У хитроватого и сообразительного Терентьева глаз был наметанный. Заводя разговоры с чиновниками, останавливающимися в его доме, он сразу определял, кто перед ним: мелкая сошка или власть имущий. Мелкой сошкой пренебрегал а, того, кто позначительней, стремился уважить, завязать с ним связи. Авось да пригодятся! К казахам, которых тогда именовали киргизами, относился свысока. За долгие годы житья в степной станице он объезжал аулы стороной, и не было у него в степи ни одного приятеля — тамыра. А если и находился казах, желавший с ним сблизиться по тем или иным причинам, он брезгливо отворачивался. Тех же, кто, случалось, заходил к нему во двор, безбожно ругал и даже плетью замахивался. На старости лет он вконец зазнался. Даже казахов, пробившихся в чиновники или офицеры, даже именитых баев — и тех не жаловал. Холодно он обошелся и с Чингизом, когда тот однажды вынужден был воспользоваться его услугами.
У Терентьева была еще одна замашка — принимать надменный вид строгого блюстителя закона. Для него было истинным удовольствием долго перечитывать подорожную, затребовать официальную бумагу и потом старательно записывать все, что требуется по форме, в регистрационную книгу.
В станице он был одним из зажиточных людей. Не так чтобы очень богатых, но при полном достатке. Кроме четверки выездных лошадей и двух добротных возков у него было с полсотни овец, десяток дойных коров, пять-шесть волов для всяких черных работ. О птице — утках, гусях, курах — и говорить нечего: ее было вдоволь. Жил он в ладном четырехкомнатном доме.

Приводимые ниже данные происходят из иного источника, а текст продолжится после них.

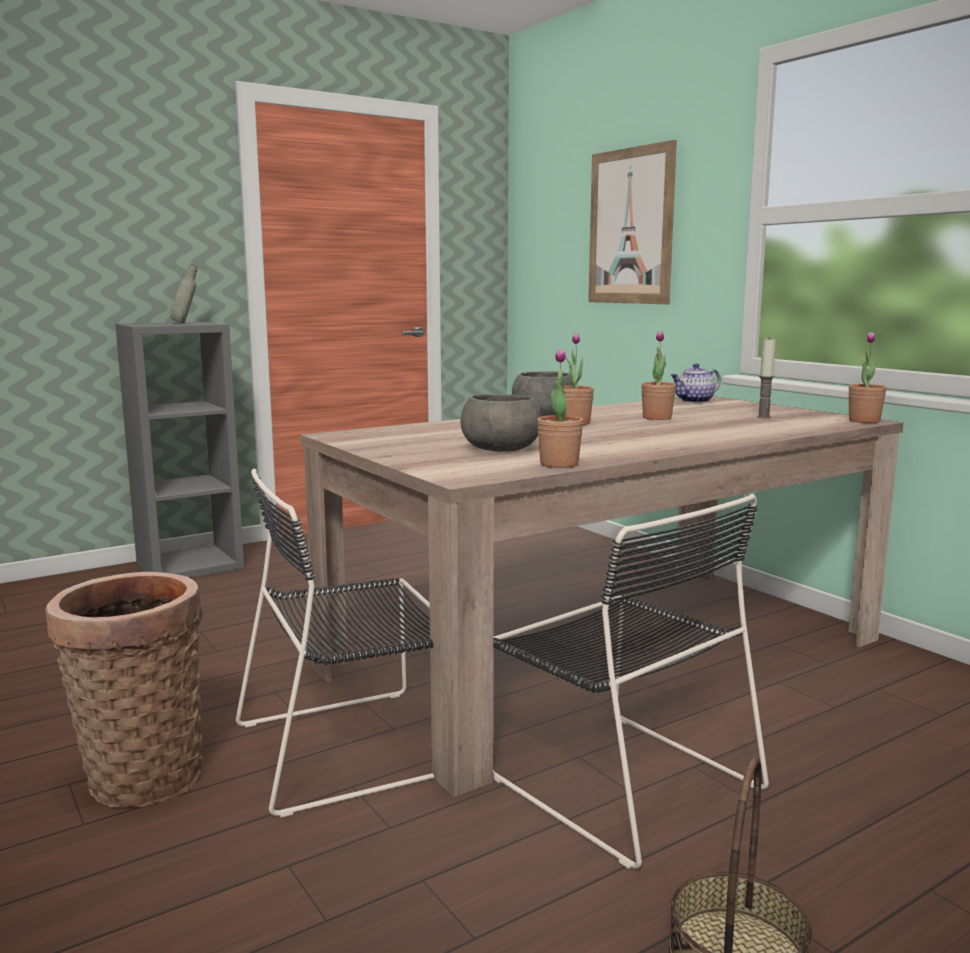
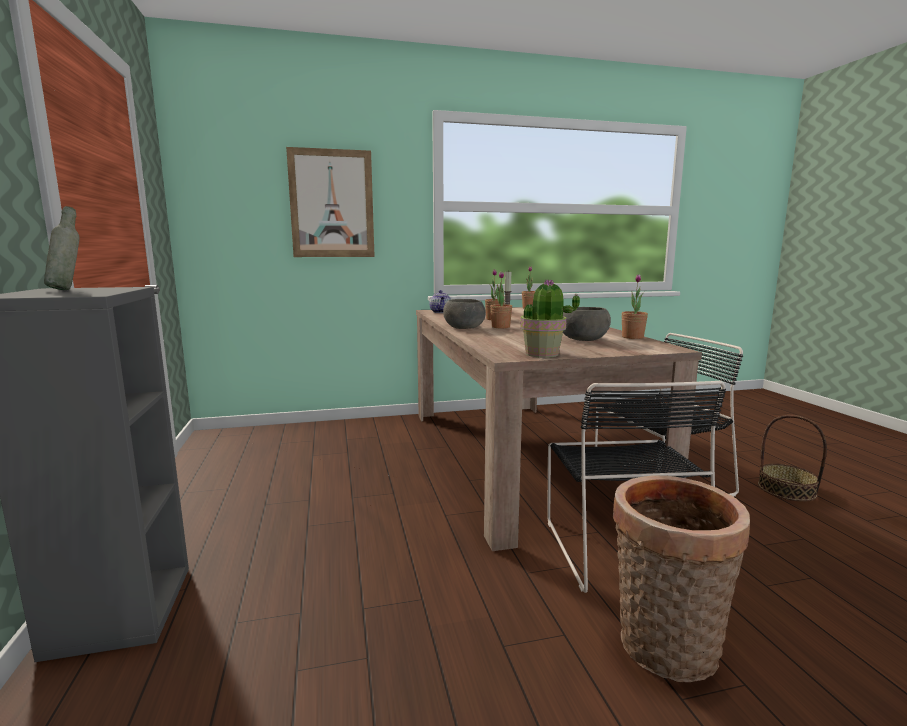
camera: 70 degrees left, 0 degrees up
(362, 441) = (542, 354): none -> potted plant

И тех, кто поважнее, мог угостить как следует, зная, что и они расщедрятся. Для других и самовара не ставил — не считал нужным.
Наши путники с первого взгляда ему не приглянулись, хотя он немного знал и того и другого. Придирчивый старик потребовал бумагу, а соответственная бумага оказалась только у Драгомирова. При Чингизе было только свидетельство, что он является старшим султаном Кусмурунского округа. Но Терентьев знал, что он уже не султан, а Чингиз имел неосторожность не очень деликатно сказать: «Я подполковник, а ты кто?». Этого было достаточно, чтобы раздражить Терентьева, чтобы довести его до приступа яростного стариковского упрямства.
— Нет разрешения на пользование, не в моей власти и дать, — уперся он на своем.
Словом, Драгомиров имеет право, а Чингиз — нет.
Начались нудные переговоры, завершившиеся в конце концов согласием. Теперь надо было выплатить подорожные — с каждого человека по пять копеек за версту. До Пресногорьковской — Ыстапа причиталось со всех трех около шести рублей. Мелочи как на грех не нашлось, а с десятирублевки Терентьев не находил сдачи. Словом, опять начались мелкие препирательства.